-- Opening Marker --
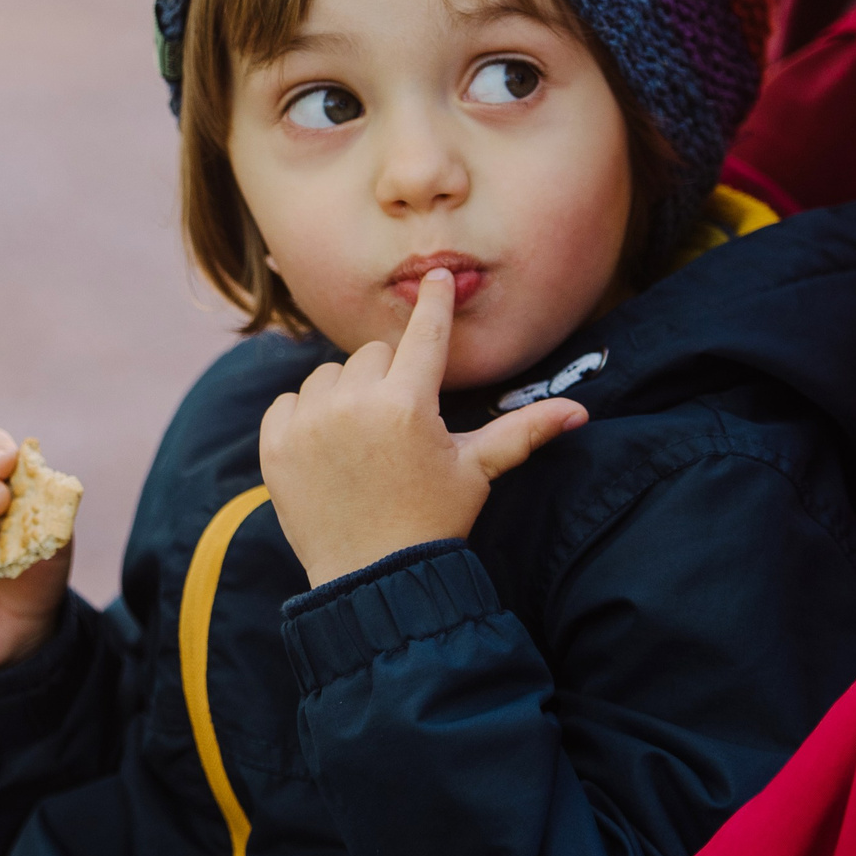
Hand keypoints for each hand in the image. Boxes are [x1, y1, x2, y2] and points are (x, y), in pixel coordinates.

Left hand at [260, 267, 586, 587]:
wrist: (372, 579)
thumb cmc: (432, 521)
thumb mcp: (478, 472)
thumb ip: (523, 432)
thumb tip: (581, 411)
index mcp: (408, 404)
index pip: (425, 334)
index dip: (435, 302)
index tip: (436, 275)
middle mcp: (355, 403)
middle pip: (374, 354)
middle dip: (390, 377)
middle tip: (400, 423)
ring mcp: (309, 422)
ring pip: (329, 374)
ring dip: (346, 394)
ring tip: (364, 441)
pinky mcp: (275, 443)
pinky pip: (288, 401)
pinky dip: (305, 417)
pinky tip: (328, 449)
-- Closing Marker --
**Assigned task**
Respond with one number, namely the count of lines in the entries above that hold the word "middle".

**Result of the exercise**
4